Robert Redford gives one of the best performances of his long and storied career here, holding your attention with nothing but his presence. This is an actor at the top of his game, given a relatively dialogue free screenplay and commanding the screen through sheer talent. You truly feel for Our Man as one terrible situation after another comes his way; from the wayward shipping container that begins his plight to horrific storms and a malfunctioning radio, Redford is constantly overcoming one horrible situation after another.
J.C. Chandor's work behind the camera is astounding. Directing from his own screenplay, which was only about 30 pages long, Chandor impresses at every point. Though barely any words are spoken throughout the film, it's never boring which is a true credit to his talent as a filmmaker. All Is Lost is only his second film and judging from that we'll be able to enjoy his work for many years to come.
Described by some as Gravity on a boat, All Is Lost is far more effective than Alfonso Cuarón's film mostly because it's more relatable. Very few, if any of us will ever become astronauts but being stranded in the middle of nowhere here on earth is all too real and all too possible. Gravity was a very good film, All Is Lost is a great film, Chandor does more with so much less and the journey is all the more effective for it.
A great story of survival with one of the single best performances of 2013, All Is Lost is a phenomenal experience.
Saturday, January 11, 2014
"The past is just a story we tell ourselves." - Samantha
It was only a matter of time before Her came to be. Go to any public place; a bar, coffee shop, park or even the mall, and you will see a multitude of people staring down at their smartphones. Her asks the question of what happens when our smartphones become intelligent beings who can actually listen to us, give advice and yes, fall in love.
Spike Jonze's Her tells the story of Theodore, played masterfully by Joaquin Phoenix, a writer in the midst of a nasty divorce with Rooney Mara, who on a whim decides to switch to a new Operating System with artificial intelligence. This OS, which he names Samantha is played by Scarlett Johansson in one of the best voice acting performances I've ever heard. Theodore and Samantha make up one of the best film couples in cinematic history which is quite the feat since she isn't ever on screen. This relationship is at once outlandish but terribly believable, there's a real weight to their trials and tribulations that are on display here.
Jonze's vision of a near future Los Angeles is a sight to behold. There are no flying cars or jet packs, this is the future as any rational person would see it. From the clothes to the technology to the architecture on display, Jonze creates a world that is both science fiction and probable fact.

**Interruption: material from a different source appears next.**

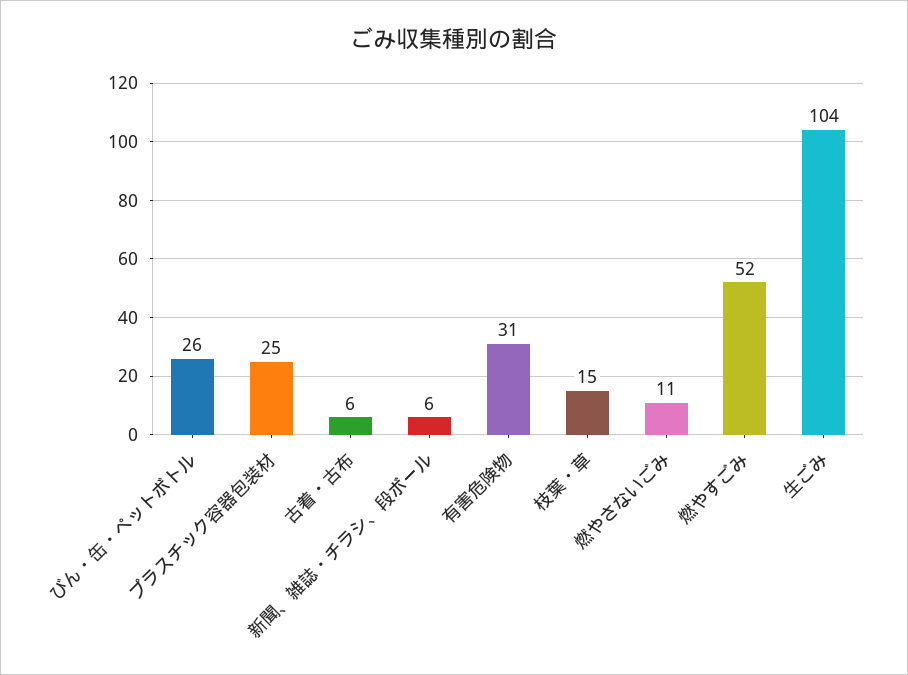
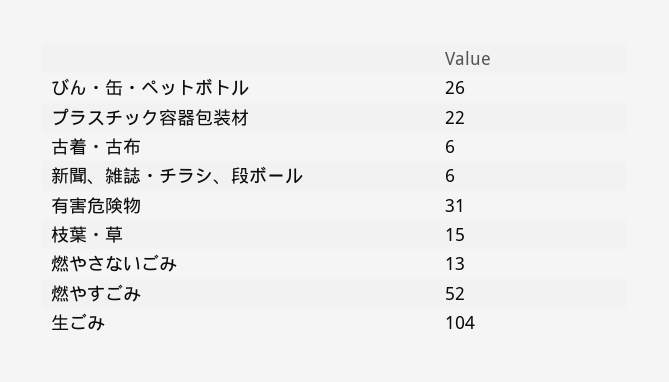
プラスチック容器包装材: 25 -> 22
燃やさないごみ: 11 -> 13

This is a film that will make you look back on every failed relationship you've ever been a part of and perhaps even question your current one as well. People do change, we are not constant images. We evolve in our relationships and in life and that's what Jonze shows with brutal accuracy. Her will be dismissed by many as frivolous and hard to understand but I was floored once the credits rolled. This movie turned me into an emotional wreck like few other have in the past.

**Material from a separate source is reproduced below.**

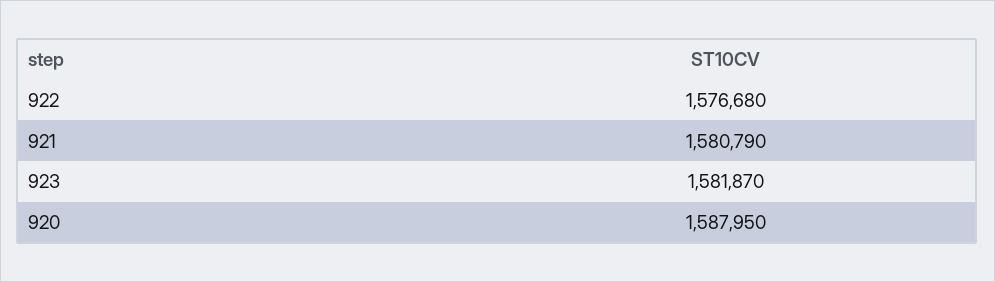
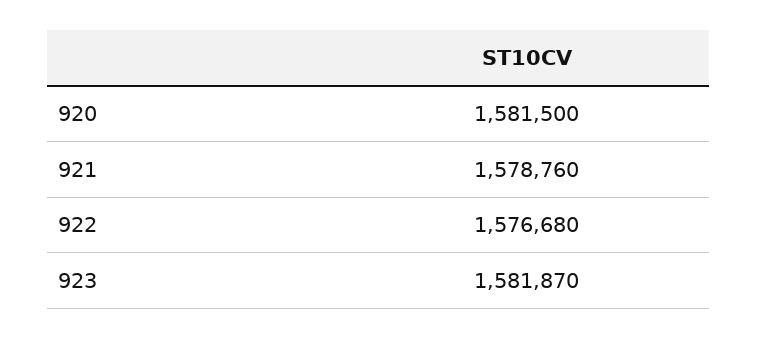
921: 1580790 -> 1578760
920: 1587950 -> 1581500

Her is one of the best films of 2013 and one of the best romances you'll ever witness. A film that makes you question yourself almost as much as you question the film. I have a feeling that we are heading in the direction that Her presents and it will be an interesting and ultimately heartbreaking time to be alive.
Friday, January 10, 2014
The Coen Brothers have always populated their worlds with awkward people doing awkward things, five minutes into Inside Llewyn Davis our lead is carrying a tabby cat through the streets of New York. So clearly they haven't lost their knack for the awkward.

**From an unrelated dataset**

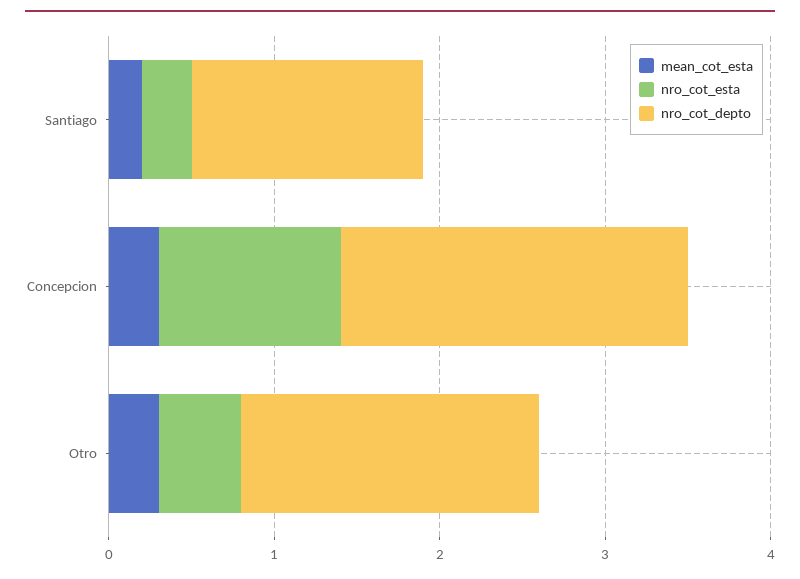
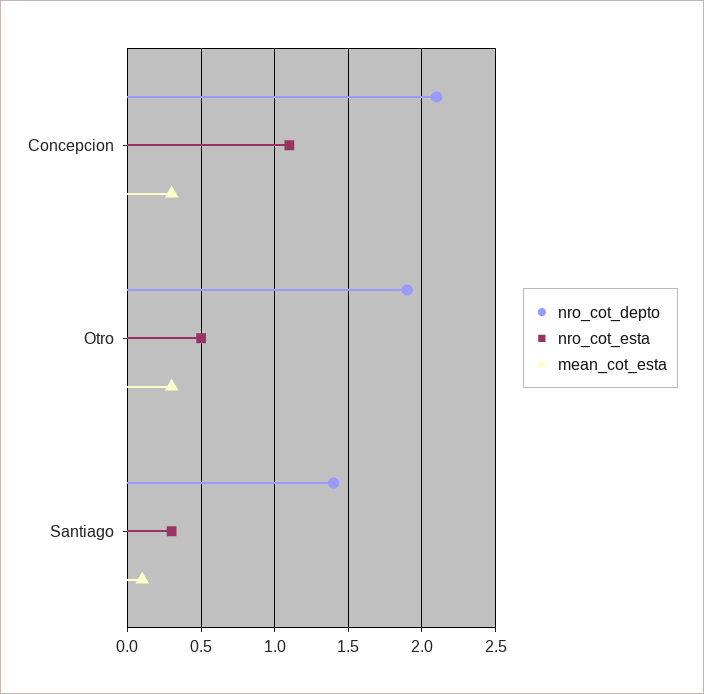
mean_cot_esta, Santiago: 0.2 -> 0.1
nro_cot_depto, Otro: 1.8 -> 1.9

The tale of a down on his luck folk singer "living" in 1961 Greenwich Village, Llewyn Davis is a man who doesn't seem awful by choice but by his circumstances. The perennial "guy on the couch" at various apartments throughout the city, Davis just can't seem to keep his mouth shut, which is bad since he only seems to spit venom at everyone trying to help him. There are times you're actively rooting for him to just be quiet so maybe something good will come his way but that's not who Llewyn is and this is a Coen Brothers film.
Film critic West Anthony once described the Coen's Fargo as "bad things happening to people at all times," and that's an apt description for this as well. Llewyn Davis just can't seem to catch a break no matter how much he tries. The sad thing is that he's actually a very talented singer with some good material, and I hate to go back to it but this is a Coen film, so that isn't going to get him anywhere.
The cast that's been assembled here is supremely talented and I was constantly impressed with the performances, every character no matter how small seems fleshed out even if they only get a few minutes of screen time. Oscar Issac is a revelation as the lead, bringing a believable sense of defeat and a fantastic singing voice. Carey Mulligan plays a woman scorned with crisp take-downs aimed at Davis. John Goodman on the other hand plays a cantankerous jazz pianist who always has something to say, very little of it nice, but he brings some great comedic levity to the shit-storm that is Davis's life. Also as usual, Justin Timberlake gives a solid performance as one of Davis's friends with a heart of gold.
Inside Llewyn Davis may not be a perfect representation of the early folk scene in New York but it's definitely the Coen's perfect representation. Solid performances, great music and never ending circle of terrible situations, this is the Coen Brothers doing what they do best.